«La recessione è finita ma ha fatto i danni di una guerra». Confindustria suona il “De profundis” all’Italia

19 Dic 2013 11:02 - di Redazione

«La profonda recessione, la seconda in 6 anni, è finita. I suoi effetti no», è il messaggio natalizio del centro studi di Confindustria. Che suona il De profundis all’Italia anche per il 2014. «Parlare di ripresa è per molti versi improprio; suona derisorio. Il Paese ha subito un grave arretramento ed è diventato più fragile, anche sul fronte sociale. I danni prodotti sono commisurabili solo con quelli di una guerra», è l’analisi degli industriali italiani, che puntano l’indice anche sull’impatto della Legge di Stabilità sulla crescita, che sarà “molto piccolo”, dello “0,1 o 0,2″ punti sul Pil del 2014. Poi, nel 2015 la manovra avrà “un effetto restrittivo della stessa entità di quello espansivo del 2014”. Anche lo sguardo sul passato fornisce una fotografia impietosa: dall’inizio della crisi (fine 2007) si sono persi 1 milione e 810 mila Ula (Unità di lavoro equivalenti a tempo pieno). L’occupazione è rimasta ferma nella seconda metà del 2013 e ripartirà dal 2014. Ed ecco l’unica luce di ottimismo: «Si arresta così l’emorragia occupazionale per l’anno prossimo». E qui il Centro studi di Confindustria prevede un +0,1%, per il 2015 un +0,5%.

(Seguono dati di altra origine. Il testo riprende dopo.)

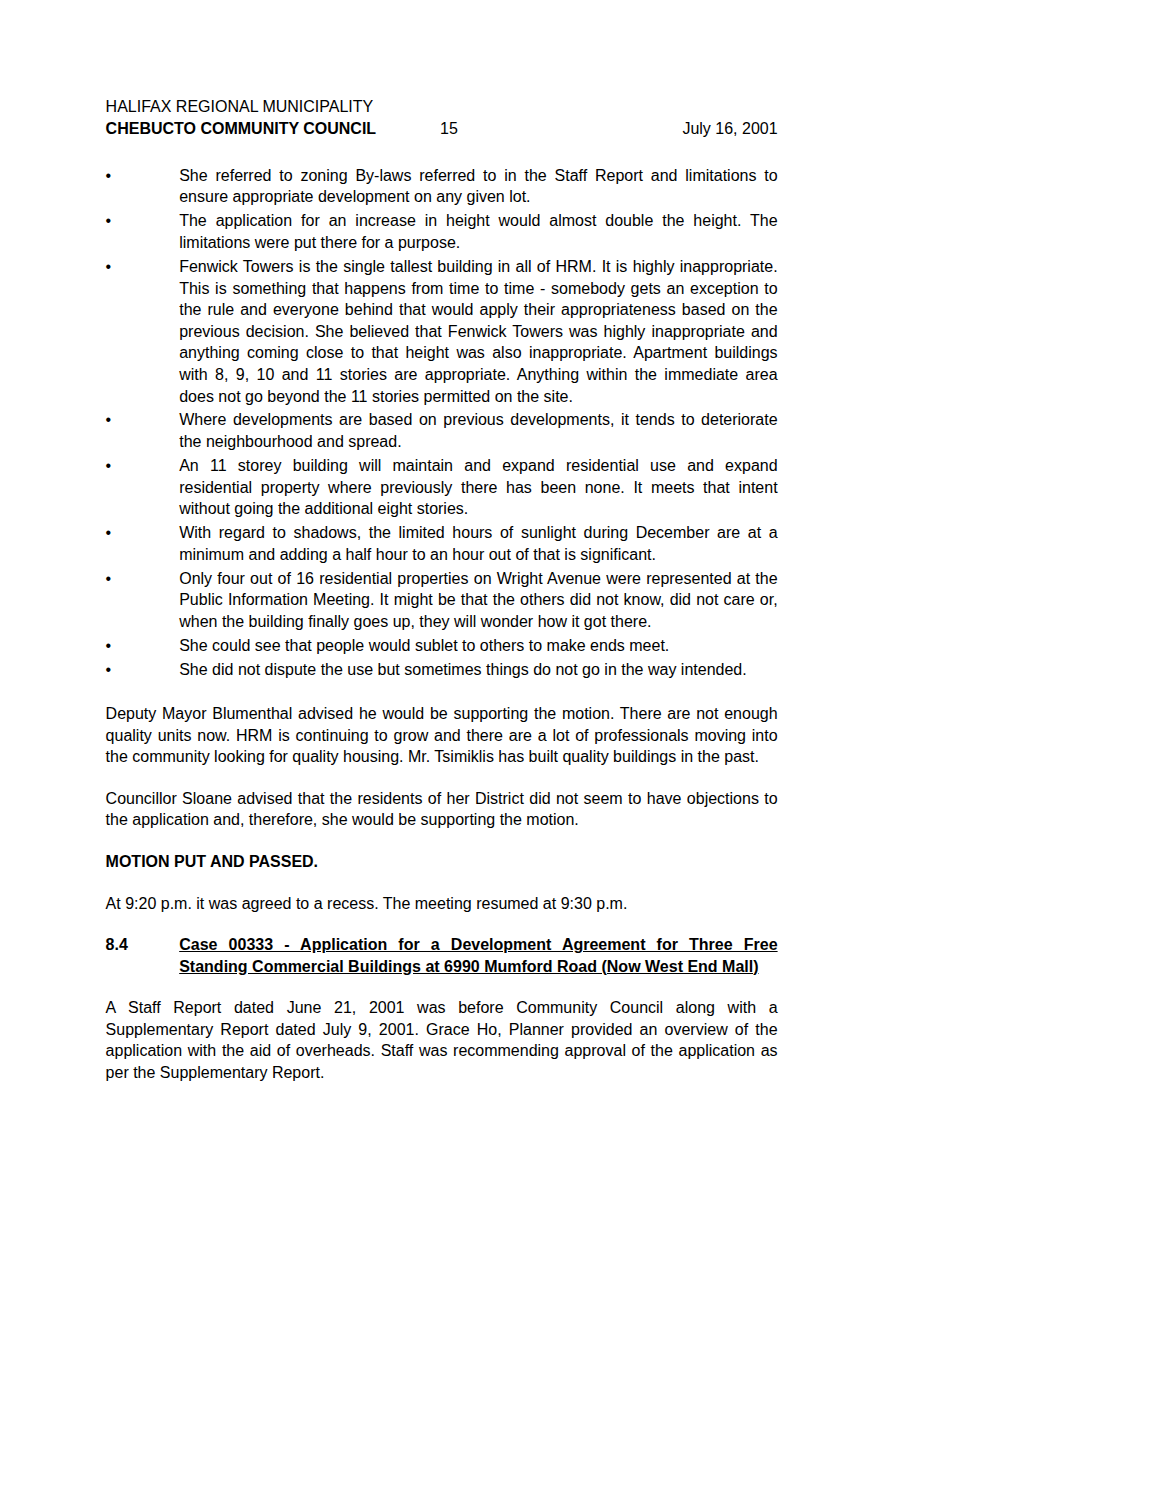HALIFAX REGIONAL MUNICIPALITY
CHEBUCTO COMMUNITY COUNCIL 15 July 16, 2001
She referred to zoning By-laws referred to in the Staff Report and limitations to ensure appropriate development on any given lot.
The application for an increase in height would almost double the height. The limitations were put there for a purpose.
Fenwick Towers is the single tallest building in all of HRM. It is highly inappropriate. This is something that happens from time to time - somebody gets an exception to the rule and everyone behind that would apply their appropriateness based on the previous decision. She believed that Fenwick Towers was highly inappropriate and anything coming close to that height was also inappropriate. Apartment buildings with 8, 9, 10 and 11 stories are appropriate. Anything within the immediate area does not go beyond the 11 stories permitted on the site.
Where developments are based on previous developments, it tends to deteriorate the neighbourhood and spread.
An 11 storey building will maintain and expand residential use and expand residential property where previously there has been none. It meets that intent without going the additional eight stories.
With regard to shadows, the limited hours of sunlight during December are at a minimum and adding a half hour to an hour out of that is significant.
Only four out of 16 residential properties on Wright Avenue were represented at the Public Information Meeting. It might be that the others did not know, did not care or, when the building finally goes up, they will wonder how it got there.
She could see that people would sublet to others to make ends meet.
She did not dispute the use but sometimes things do not go in the way intended.
Deputy Mayor Blumenthal advised he would be supporting the motion. There are not enough quality units now. HRM is continuing to grow and there are a lot of professionals moving into the community looking for quality housing. Mr. Tsimiklis has built quality buildings in the past.
Councillor Sloane advised that the residents of her District did not seem to have objections to the application and, therefore, she would be supporting the motion.
MOTION PUT AND PASSED.
At 9:20 p.m. it was agreed to a recess. The meeting resumed at 9:30 p.m.
8.4 Case 00333 - Application for a Development Agreement for Three Free Standing Commercial Buildings at 6990 Mumford Road (Now West End Mall)
A Staff Report dated June 21, 2001 was before Community Council along with a Supplementary Report dated July 9, 2001. Grace Ho, Planner provided an overview of the application with the aid of overheads. Staff was recommending approval of the application as per the Supplementary Report.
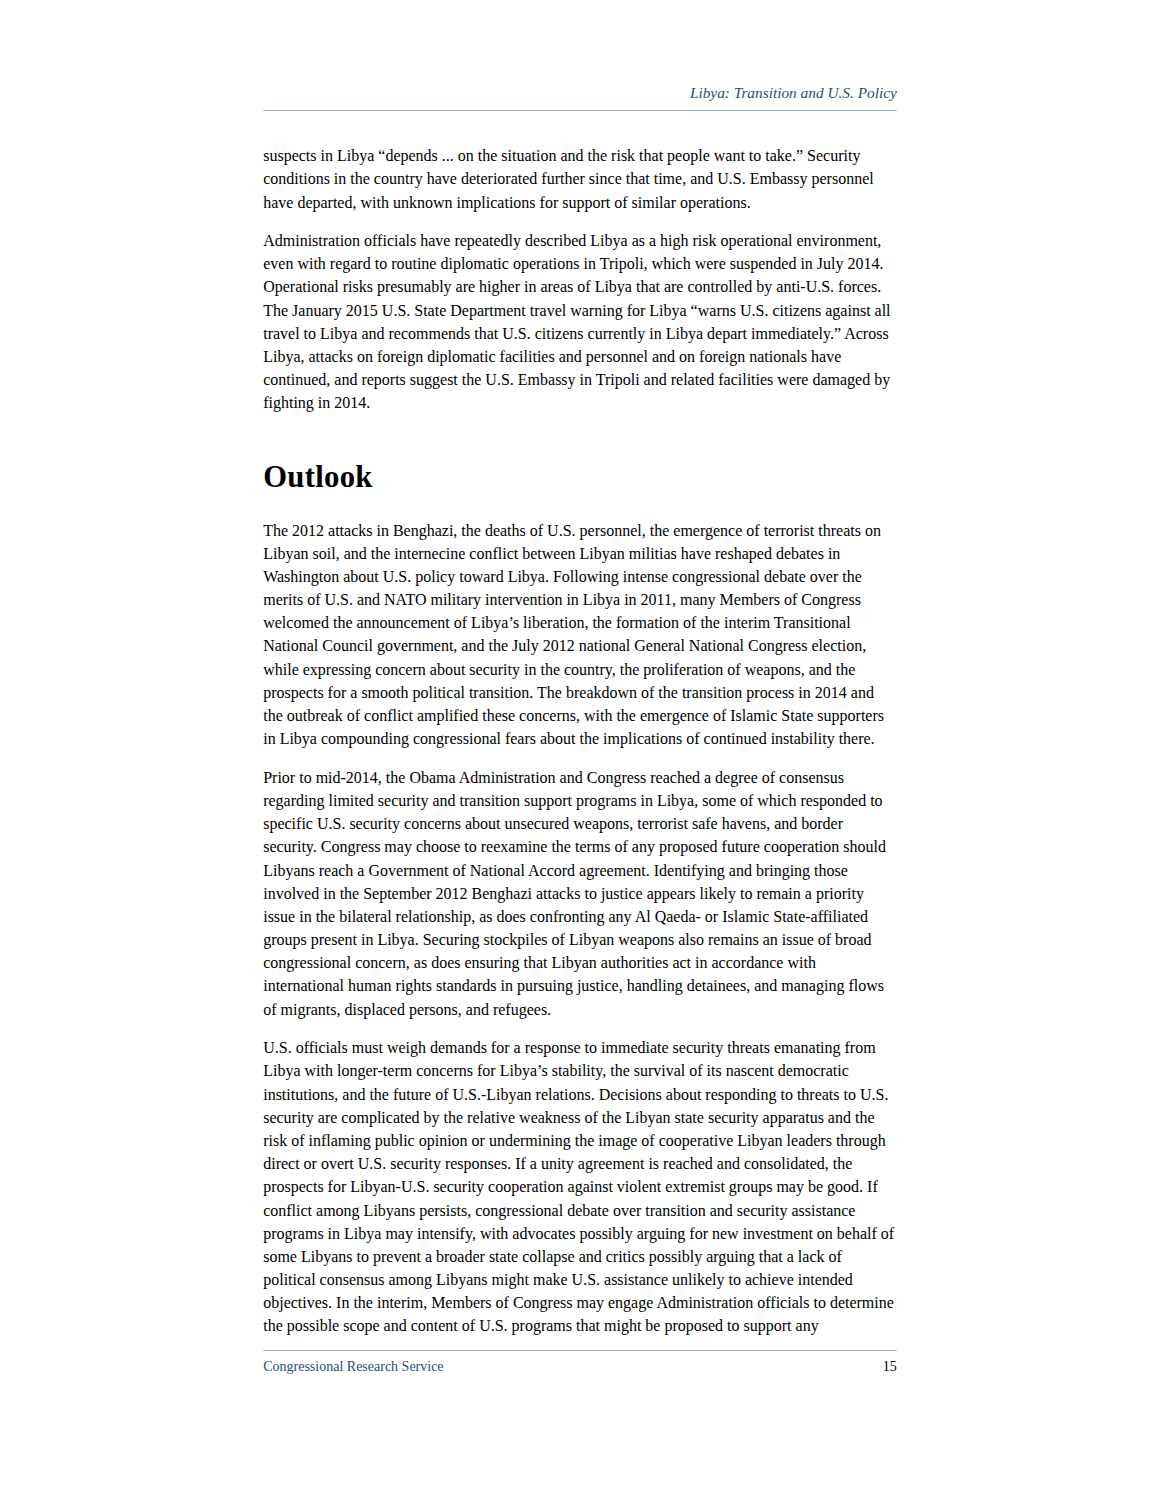Libya: Transition and U.S. Policy
suspects in Libya “depends ... on the situation and the risk that people want to take.” Security conditions in the country have deteriorated further since that time, and U.S. Embassy personnel have departed, with unknown implications for support of similar operations.
Administration officials have repeatedly described Libya as a high risk operational environment, even with regard to routine diplomatic operations in Tripoli, which were suspended in July 2014. Operational risks presumably are higher in areas of Libya that are controlled by anti-U.S. forces. The January 2015 U.S. State Department travel warning for Libya “warns U.S. citizens against all travel to Libya and recommends that U.S. citizens currently in Libya depart immediately.” Across Libya, attacks on foreign diplomatic facilities and personnel and on foreign nationals have continued, and reports suggest the U.S. Embassy in Tripoli and related facilities were damaged by fighting in 2014.
Outlook
The 2012 attacks in Benghazi, the deaths of U.S. personnel, the emergence of terrorist threats on Libyan soil, and the internecine conflict between Libyan militias have reshaped debates in Washington about U.S. policy toward Libya. Following intense congressional debate over the merits of U.S. and NATO military intervention in Libya in 2011, many Members of Congress welcomed the announcement of Libya’s liberation, the formation of the interim Transitional National Council government, and the July 2012 national General National Congress election, while expressing concern about security in the country, the proliferation of weapons, and the prospects for a smooth political transition. The breakdown of the transition process in 2014 and the outbreak of conflict amplified these concerns, with the emergence of Islamic State supporters in Libya compounding congressional fears about the implications of continued instability there.
Prior to mid-2014, the Obama Administration and Congress reached a degree of consensus regarding limited security and transition support programs in Libya, some of which responded to specific U.S. security concerns about unsecured weapons, terrorist safe havens, and border security. Congress may choose to reexamine the terms of any proposed future cooperation should Libyans reach a Government of National Accord agreement. Identifying and bringing those involved in the September 2012 Benghazi attacks to justice appears likely to remain a priority issue in the bilateral relationship, as does confronting any Al Qaeda- or Islamic State-affiliated groups present in Libya. Securing stockpiles of Libyan weapons also remains an issue of broad congressional concern, as does ensuring that Libyan authorities act in accordance with international human rights standards in pursuing justice, handling detainees, and managing flows of migrants, displaced persons, and refugees.
U.S. officials must weigh demands for a response to immediate security threats emanating from Libya with longer-term concerns for Libya’s stability, the survival of its nascent democratic institutions, and the future of U.S.-Libyan relations. Decisions about responding to threats to U.S. security are complicated by the relative weakness of the Libyan state security apparatus and the risk of inflaming public opinion or undermining the image of cooperative Libyan leaders through direct or overt U.S. security responses. If a unity agreement is reached and consolidated, the prospects for Libyan-U.S. security cooperation against violent extremist groups may be good. If conflict among Libyans persists, congressional debate over transition and security assistance programs in Libya may intensify, with advocates possibly arguing for new investment on behalf of some Libyans to prevent a broader state collapse and critics possibly arguing that a lack of political consensus among Libyans might make U.S. assistance unlikely to achieve intended objectives. In the interim, Members of Congress may engage Administration officials to determine the possible scope and content of U.S. programs that might be proposed to support any
Congressional Research Service 15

A far da contraltare a questa inversione di tendenza, la certezza che i poveri aumentano a dismisura: «Le persone a cui manca il lavoro, totalmente o parzialmente, sono 7,3 milioni, due volte la cifra di sei anni fa. Anche i poveri sono raddoppiati a 4,8 milioni. Le famiglie hanno tagliato sette settimane di consumi, ossia 5.037 euro in media l’anno», dice il Centro studi, che prevede ”traiettorie economiche ad alta incertezza”, e affianca così alle previsioni sugli scenari economici anche “una simulazione che ingloba una evoluzione meno benigna”, nella quale “la debolezza dell’economia impone una manovra da un punto di Pil per rispettare gli impegni europei”. In questo scenario B, “il credit crunch si protrae nel 2015, l’aumento del commercio mondiale è più contenuto, lo spread non si restringe”; ed “il risultato è che l’Italia si blocca nuovamente”.